What to work on. Copy the entries word for word, from the line containing "Which series has the widest spread of values?" up to and including the line containing "True or false: Balance".

Stored data.

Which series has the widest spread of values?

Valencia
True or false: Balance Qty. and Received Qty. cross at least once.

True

==

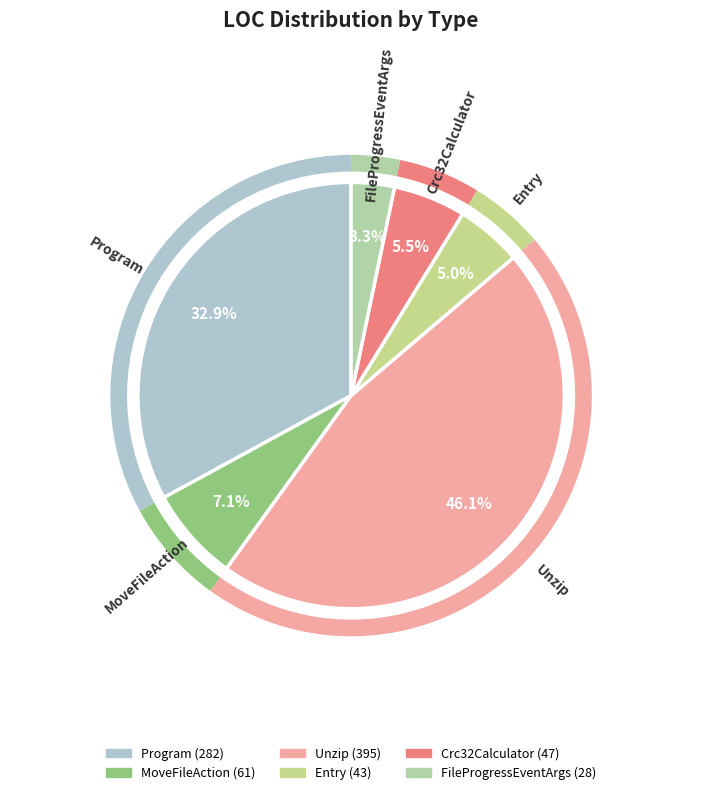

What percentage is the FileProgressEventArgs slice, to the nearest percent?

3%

==

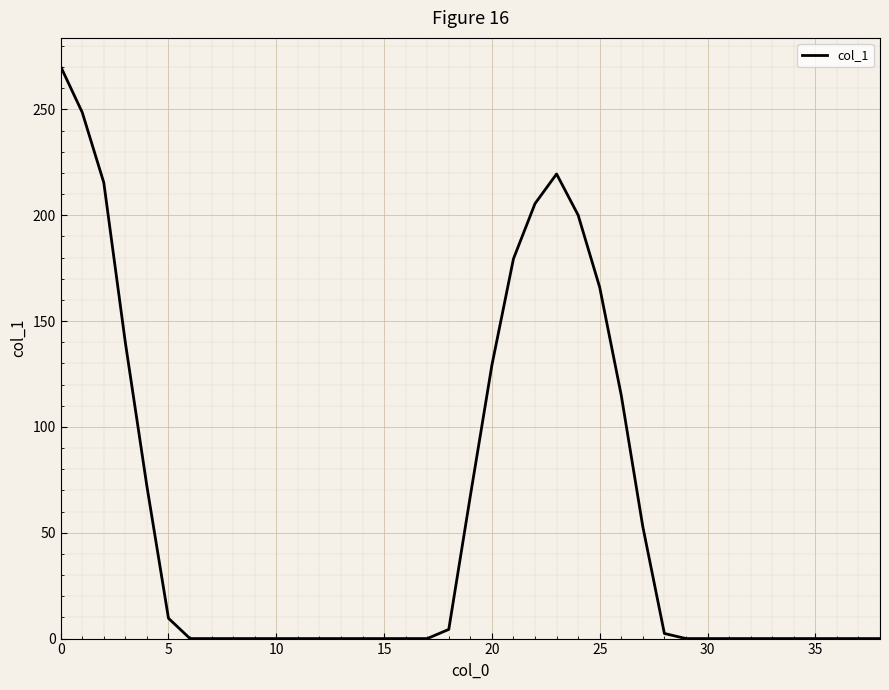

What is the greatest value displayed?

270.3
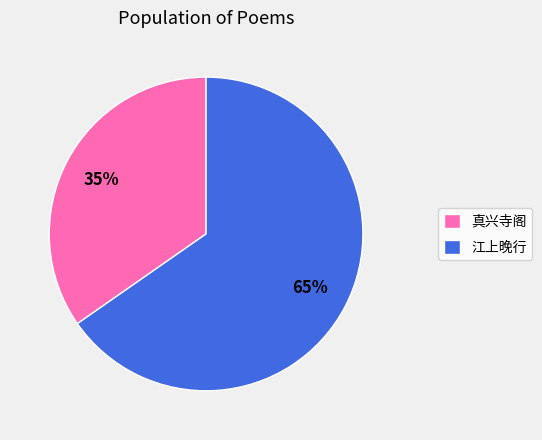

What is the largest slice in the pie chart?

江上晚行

Answer to this exercise.
Which series has the widest spread of values?

Valencia
True or false: Balance Qty. and Received Qty. cross at least once.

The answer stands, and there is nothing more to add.